The report focuses more on AI in its discussion of the “unreal,” and says that people are already interacting more with AI systems without really thinking about it, whether it’s reading AI created news stories, AI operators that route company calls and queries, etc.
At one point the report admits that AI algorithms are exerting influence in online communications and debate in a way that many who value free speech rights object to:
“Some believe the very use of AI algorithms in social media has created filter bubbles, echo chambers and algorithmic confounding.”

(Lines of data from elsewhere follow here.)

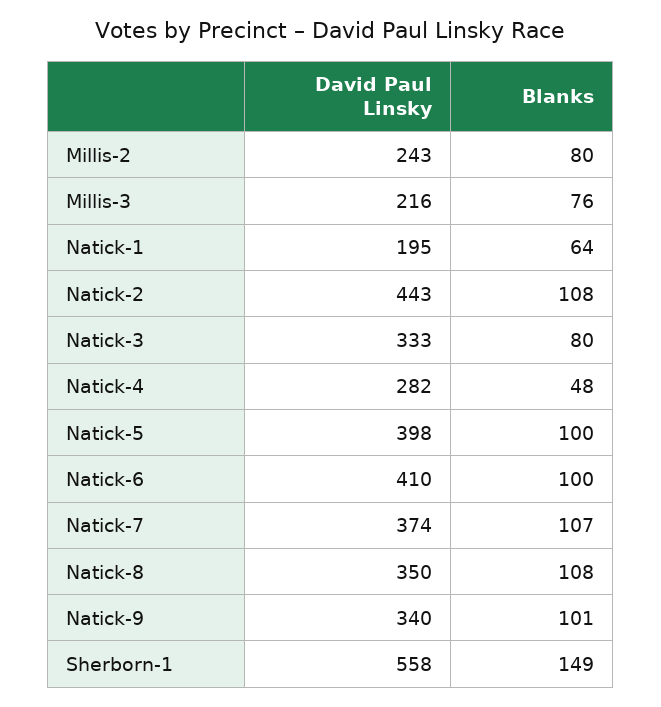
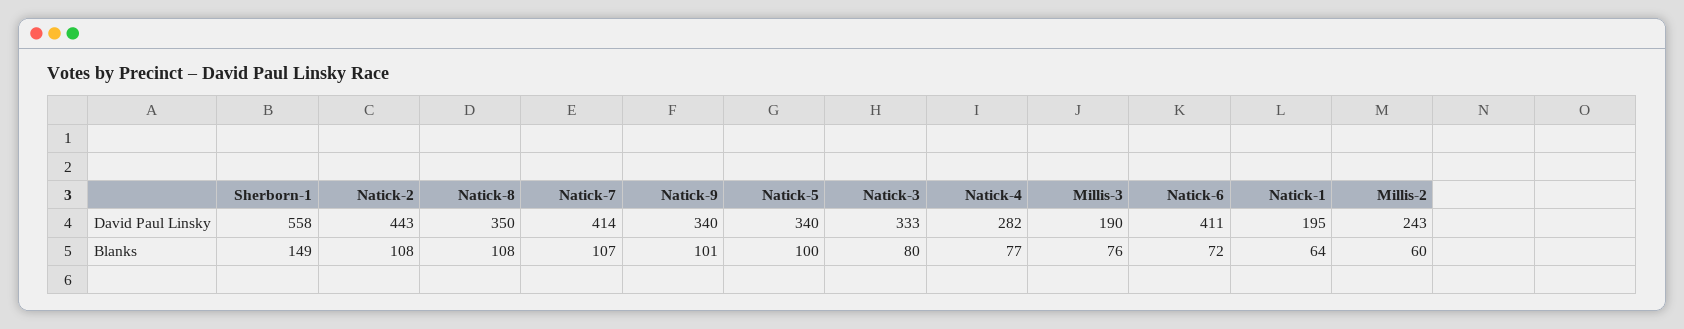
  {
    "David Paul Linsky": {
      "Millis-2": 243,
-     "Millis-3": 216,
+     "Millis-3": 190,
      "Natick-1": 195,
      "Natick-2": 443,
      "Natick-3": 333,
      "Natick-4": 282,
-     "Natick-5": 398,
+     "Natick-5": 340,
-     "Natick-6": 410,
+     "Natick-6": 411,
-     "Natick-7": 374,
+     "Natick-7": 414,
      "Natick-8": 350,
      "Natick-9": 340,
      "Sherborn-1": 558
    },
    "Blanks": {
-     "Millis-2": 80,
+     "Millis-2": 60,
      "Millis-3": 76,
      "Natick-1": 64,
      "Natick-2": 108,
      "Natick-3": 80,
-     "Natick-4": 48,
+     "Natick-4": 77,
      "Natick-5": 100,
-     "Natick-6": 100,
+     "Natick-6": 72,
      "Natick-7": 107,
      "Natick-8": 108,
      "Natick-9": 101,
      "Sherborn-1": 149
    }
  }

The Trends Journal has pointed out how AI technology is also being deployed on Commerce platforms like Amazon to create “individual”—and many believe—unfair price gouging (See “AI IS DETERMINING HOW MUCH YOU PAY FOR THAT,” 9 Nov 2021.)
In a subsection advising businesses on actions to take regarding the synthetic “unreal,” the report actually advises engaging in propaganda conditioning, to turn people away from asking whether what’s being provided is real:
“Since we know that being real has no direct bearing on being good, being real should not be the guiding star for business or society. Rather, we propose authenticity as the new compass. Authenticity means being true to oneself and genuine in a way that others can attest to.”
The statement does more than play twisting linguistic games with words like “real,” “authentic” and “genuine.”
It amounts to a clarion call to commercialize and embrace deception as a business model.
Fooling customers into accepting illusory experiences and conditioning them to perceive value in products, while offering little that is objectively valuable, is promoted as part of the profit model of the synthetic unreal.
“Being true to oneself” has been a modern siren call to reject cold hard objective reality that might stand in the way of one’s fanciful desires.
Synthetic Unreal “innovations” may promote and capitalize that relativism on a radical new level.
“Meet Me In The Metaverse” calls for using tech driven social engineering to condition people to actively reject expectations of acquiring products or services of objective value from commercial interactions.
Little wonder that people are already spending seemingly absurd amounts of money to purchase crude NFT digital art, virtual fashion wear, virtual land and other “property” in metaverse worlds.
While advocating generally for ways to profit from the synthetic unreal, the Accenture report does offer some caution about staying within the bounds of applicable laws.
It notes for example a 2019 California BOT Disclosure Law, which requires the disclosure of the use of AI bots to sell goods or services, or influence votes in elections.
Technology of Freedom Or Deception?
One of the shames of Accenture’s endorsement of commercial deception made possible by metaverse related technologies, is that blockchain and related web3 software tech can offer things that are objectively useful and valuable.
The real question is the motivations and purposes to which the technology might be employed.
Those who see humans as a scourge that must be more and more tightly monitored and controlled, will build web3 and metaverse technologies that seduce or imprison people into highly illusory experiences that limit their impacts in the “real world.”
To the extent excess humans still exist, corporate empowered elites will try to extract value from those masses, while minimizing environmental costs.
On the other hand, those who are true humanists might leverage web3 to create decentralized user and community centric projects and technologies that free people from the grip of traditional tech and elitist powers.
The Accenture report illustrates that people will need to become as educated as possible about the battle lines and issues at stake, in order to fight effectively for the future of humankind.